Work to complete: Copy the records word for word, from the line with "Official return. Entry required: temperature, as" up to and including the line with "Recorded volume: 77935.15 (ft³)". Leave the pictures out of your copy.

========================================

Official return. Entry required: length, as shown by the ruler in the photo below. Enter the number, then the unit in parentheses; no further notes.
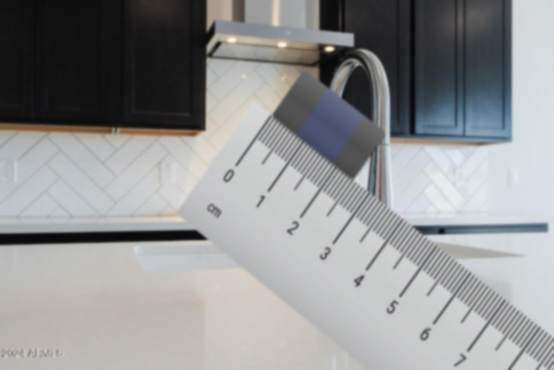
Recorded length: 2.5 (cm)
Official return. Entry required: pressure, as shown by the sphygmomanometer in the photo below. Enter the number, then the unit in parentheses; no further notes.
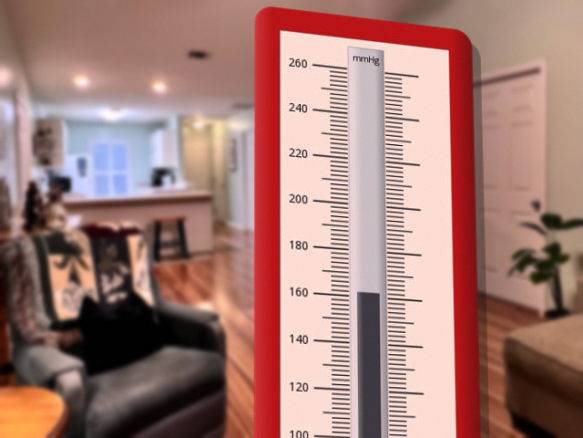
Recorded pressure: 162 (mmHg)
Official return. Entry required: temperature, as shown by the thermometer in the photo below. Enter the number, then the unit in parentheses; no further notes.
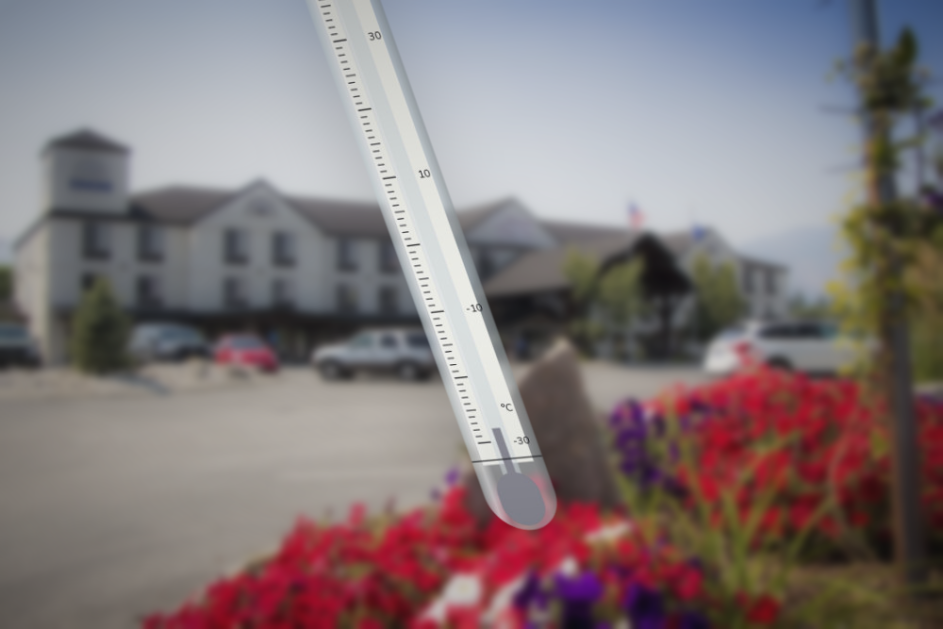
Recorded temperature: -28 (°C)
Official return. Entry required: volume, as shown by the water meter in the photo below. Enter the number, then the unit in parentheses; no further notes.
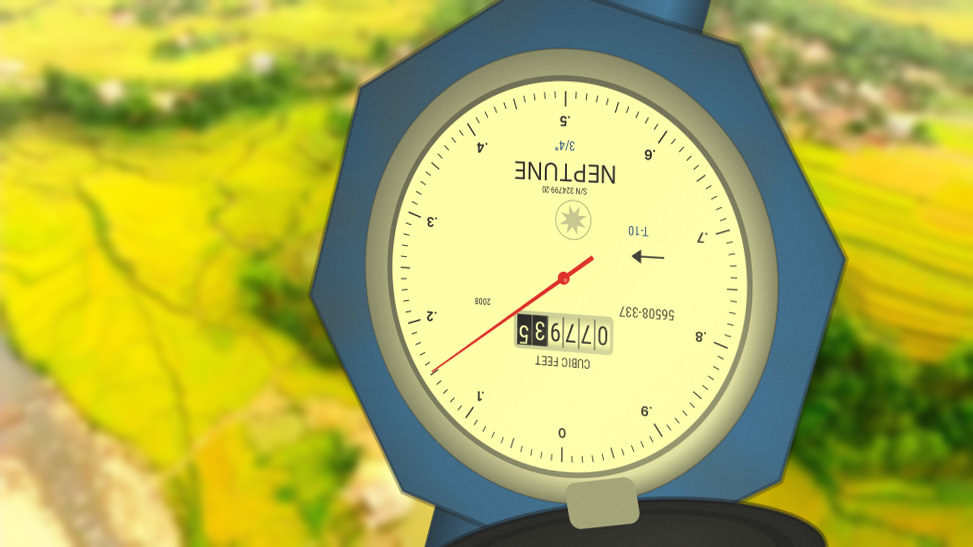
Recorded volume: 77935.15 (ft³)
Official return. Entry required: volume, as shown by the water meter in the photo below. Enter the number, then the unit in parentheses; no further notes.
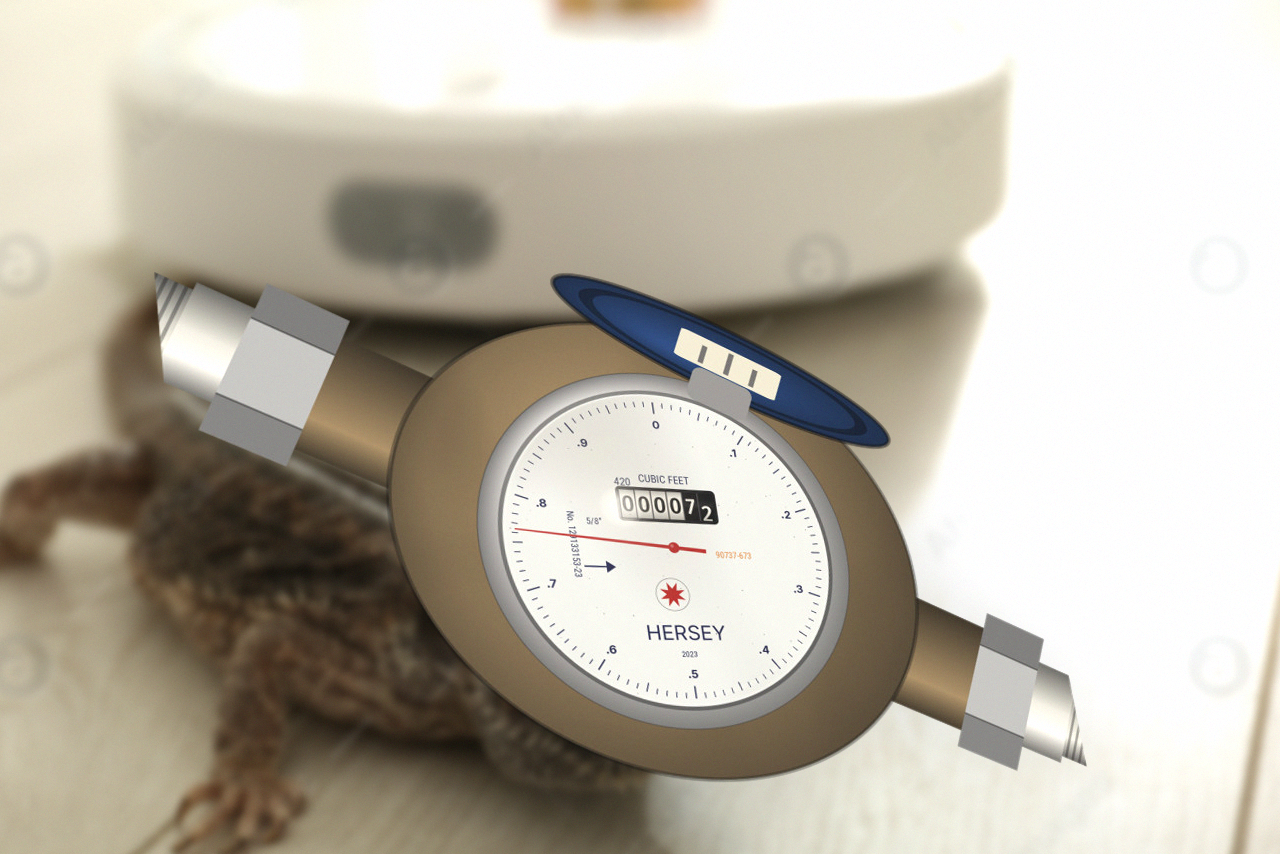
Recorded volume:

========================================

Answer to the problem:
Official return. Entry required: temperature, as shown by the thermometer in the photo below. Enter the number, then the unit in parentheses; no further notes.
Recorded temperature: -28 (°C)
Official return. Entry required: volume, as shown by the water meter in the photo below. Enter the number, then the unit in parentheses; no further notes.
Recorded volume: 77935.15 (ft³)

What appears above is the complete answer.